Brick can be laid in many different patterns which are designed to complete your project perfectly, like a tailored suit. These six patterns introduced here are inspired from the most common brick-building styles of civilizations from ancient time to the present.

running bond

Running Bond

It is one of the simplest and most common brick installation styles. Bricks are installed end to end in a straight line. Staggering the rows a half brick length on each line, prevents colliding the mortar on the vertical lines with the below lines.

Basket Weave

Bricks are combined as dual, triple or quad. Combinations are installed by directing them one group vertical, one group horizontal and as if weaving a basket. It looks like a chessboard texture.

Basket weave
english bond

English Bond

One course is installed with whole bricks and the next course is installed with half bricks on English Bond. The header and stretcher courses alternate on each line of the wall. The most important trick of this style is to sync up the grout between the whole bricks with the center of the half bricks. Stretchers are centered on stretchers; headers on headers.

Herringbone Bond

This style is inspired from the herringbone. The bricks are installed at 45 or 90 degree angles in a zigzag pattern. It is one of the oldest patterns and it was first used to pave the streets in the Roman Empire.

Herringbone Bond
Dry Stack Bond

Dry Stack Bond

Dry stack refers to a building technique on which bricks are installed with no mortar between them.
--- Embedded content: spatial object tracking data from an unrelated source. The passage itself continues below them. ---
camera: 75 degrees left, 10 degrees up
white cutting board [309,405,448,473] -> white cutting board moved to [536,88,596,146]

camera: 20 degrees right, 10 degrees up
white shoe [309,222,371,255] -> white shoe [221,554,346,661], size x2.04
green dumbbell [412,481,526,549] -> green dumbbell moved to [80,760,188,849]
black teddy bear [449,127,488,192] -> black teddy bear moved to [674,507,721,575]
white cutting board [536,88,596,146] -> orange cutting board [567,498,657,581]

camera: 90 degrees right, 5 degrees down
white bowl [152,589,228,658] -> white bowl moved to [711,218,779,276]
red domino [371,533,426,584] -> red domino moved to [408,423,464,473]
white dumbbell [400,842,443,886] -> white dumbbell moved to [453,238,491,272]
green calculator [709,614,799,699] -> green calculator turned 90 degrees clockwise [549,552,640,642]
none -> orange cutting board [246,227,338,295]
While brick sizes are supposed to be  the same in practice, it is natural that sizes may vary due to their structure and production techniques. Dry stack bond is a difficult technique; and a good job is the sign of a true craftspersonship.

Stack Bond

This style also called jack-on-jack. Bricks are installed without staggering the rows and in alignment with the below lines. Horizontal and vertical mortar lines continue uninterrupted throughout the wall. This is the best installation style for curved walls since it requires almost no brick cutting.